A lot of us get stuck in the trap of spending inordinate amounts of time at work and with our significant other while forgetting about other things and people in our lives. At the beginning of relationships this is all too easy to do. I strongly encourage getting out and doing things both with and away from a partner. If you’re the kind of person who really loves spending a lot of time with a significant other, try doing things together that require other people: join a team, set up events that require at least 4 people, have regular dinner parties or board game nights or what have you. Spend time together with others.
One reason it’s so easy to stick to a partner is because making new friends when you’re an adult is hard. I’d like to think of it as another deliberate practice: I spend time and energy investing in supportive, productive friendships.
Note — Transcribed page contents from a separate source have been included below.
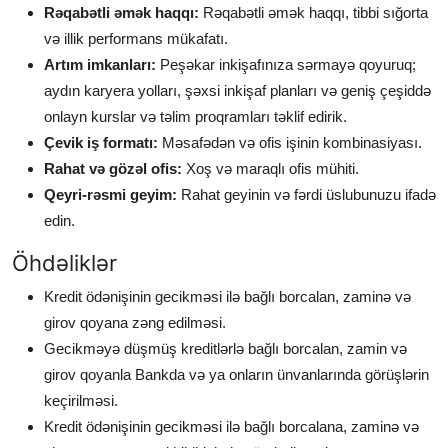
Rəqabətli əmək haqqı:
Rəqabətli əmək haqqı, tibbi sığorta
və illik performans mükafatı.
Artım imkanları:
Peşəkar inkişafınıza sərmayə qoyuruq;
aydın karyera yolları, şəxsi inkişaf planları və geniş çeşiddə
onlayn kurslar və təlim proqramları təklif edirik.
Çevik iş formatı:
Məsafədən və ofis işinin kombinasiyası.
Rahat və gözəl ofis:
Xoş və maraqlı ofis mühiti.
Qeyri-rəsmi geyim:
Rahat geyinin və fərdi üslubunuzu ifadə
edin.
Öhdəliklər
Kredit ödənişinin gecikməsi ilə bağlı borcalan, zaminə və
girov qoyana zəng edilməsi.
Gecikməyə düşmüş kreditlərlə bağlı borcalan, zamin və
girov qoyanla Bankda və ya onların ünvanlarında görüşlərin
keçirilməsi.
Kredit ödənişinin gecikməsi ilə bağlı borcalana, zaminə və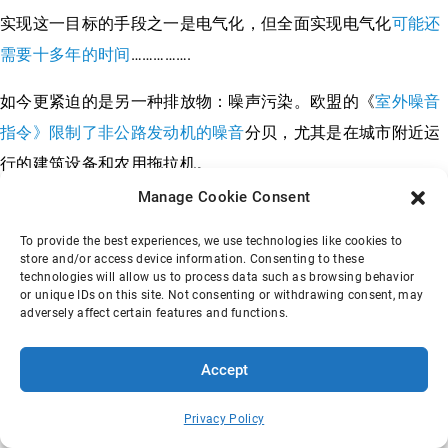
实现这一目标的手段之一是电气化，但全面实现电气化
可能还
需要十多年的时间
…………….
如今更紧迫的是另一种排放物：噪声污染。欧盟的《
室外噪音
指令》限制了非公路发动机的噪音
分贝，尤其是在城市附近运
行的建筑设备和农用拖拉机。
Manage Cookie Consent
预计北美将在未来几年采取类似措施。
To provide the best experiences, we use technologies like cookies to
store and/or access device information. Consenting to these
technologies will allow us to process data such as browsing behavior
or unique IDs on this site. Not consenting or withdrawing consent, may
adversely affect certain features and functions.
Accept
更多气流提示、新闻和
Privacy Policy
见解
I know that my mental health is far better when I am interacting with a lot of people and have different women I can approach about various topics. For example, I have one friend to be totally silly with, another to discuss my relationship, a third to talk about books & TV, and another to share travel stories and school stuff with. Here are some things I have done very purposefully: training for a 5k run with a friend, going to aquafit every week with another friend, getting my nails done with a 3rd friend, studying (come September) with another woman I’d like to be closer with.
I have also come to recognize the effects of what I call a leech: someone whose energy is continually draining mine. We often have friends come and go naturally from our lives, but so many of us are unwilling to “unfriend” in real life. I’d suggest that we all think carefully before cutting someone loose, but let me say that without the negative energy, life can be much nicer.
I think self-awareness is also vital to maintaining good relationships. I let people know when I’m grumpy or fragile and need a little extra attention. I think this awareness helps others to realize that I am not frustrated with them, and they are more willing to help me out. Remember, none of us are mind readers.
If anyone has suggestions for creating and maintaining solid friendships in adulthood, please share. Good friends help us stay healthy and feel the various kinds of love that we need.